Specifically, the secretary has determined that the extension and designation period for Haiti should be reduced from the statutory maximum of 18 months to 12 months. Accordingly, the Haiti TPS extension and new designation will expire on August 3, 2025, instead of February 3, 2026. Haitian TPS beneficiaries will be able to maintain their protection from removal and work authorization documents in the interim.
Federal law only allows the secretary of Homeland Security to issue or extend a TPS designation if they determine that a country is experiencing (1) an ongoing armed conflict within the country such that requiring the return of nationals to that country would pose a serious threat to their personal safety; (2) a natural or environmental disaster resulting in a substantial, but temporary, disruption of living conditions such that the foreign state is temporarily unable to adequately handle the return of their nationals; or (3) “extraordinary and temporary” conditions in the foreign state that prevent nationals of the state from returning safely “unless” the secretary “finds that permitting such aliens to remain temporarily in the United States is contrary to the national interest of the United States”. (Emphasis added.)
Haiti has been designated for TPS since 2010, after the country suffered a devastating earthquake. The first Trump administration attempted to terminate the country’s designation in 2018, but that termination was effectively halted by litigation, and the country’s designation was continued during the Biden administration. The most recent designation and extension, in July 2024, was set to expire on February 3, 2026.
This designation was based on the “extraordinary and temporary conditions” standard, after Secretary Mayorkas determined that Haiti met this threshold because of “grave insecurity and gang crime, as well as socio-economic and humanitarian conditions, including those resulting from environmental disasters aggravating food insecurity”. In Noem’s rescission notice, however, DHS explained that Mayorkas’ extension was granted without including “any support in the record” whether the extension was “consistent with the national interest”, as the TPS statute requires.
DHS added that each extension or redesignation of Haiti’s TPS designation has allowed more inadmissible arrivals, even those who arrived illegally, to obtain TPS. “In May 2011, DHS estimated that 57,000 Haitians were eligible to register for TPS. In August 2021, DHS estimated that 155,000 Haitians were eligible under that new designation. And by July 2024, the estimate had ballooned to 520,694 (199,445 under the extension, and 321,249 additional aliens under the new designation).” (Citations omitted.)

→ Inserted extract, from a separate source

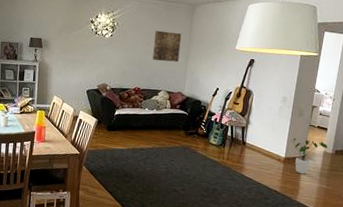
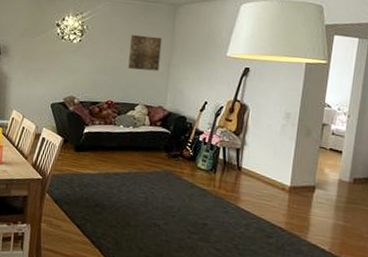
house plant: present [291,138,328,174] -> none [297,162,344,208]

Secretary Noem also recently rescinded a TPS extension for one of two Venezuela designations, also approved by former Secretary Mayorkas. The country’s second designation is active through September 2025.
Noem’s reasoning for Venezuela also relied on her “national interest” analysis. I predict all forthcoming TPS decisions based on the “extraordinary and temporary” threshold will include an analysis of this previously neglected statutory element.
Moreover, while this action marks the first time a TPS designation has been retroactively shortened, it is not the first time an administration revisited and rescinded a prior administration’s TPS determination. In 2023, Secretary Mayorkas rescinded the Trump administration’s TPS revocations for El Salvador, Honduras, Nicaragua, and Nepal. As I discussed earlier, these TPS terminations were tied up by legal challenges. The Biden administration moved to end the lawsuits after taking office by agreeing to rescind the terminations. Here, Mayorkas also claimed that the Trump administration “insufficiently considered” conditions relevant to the designations.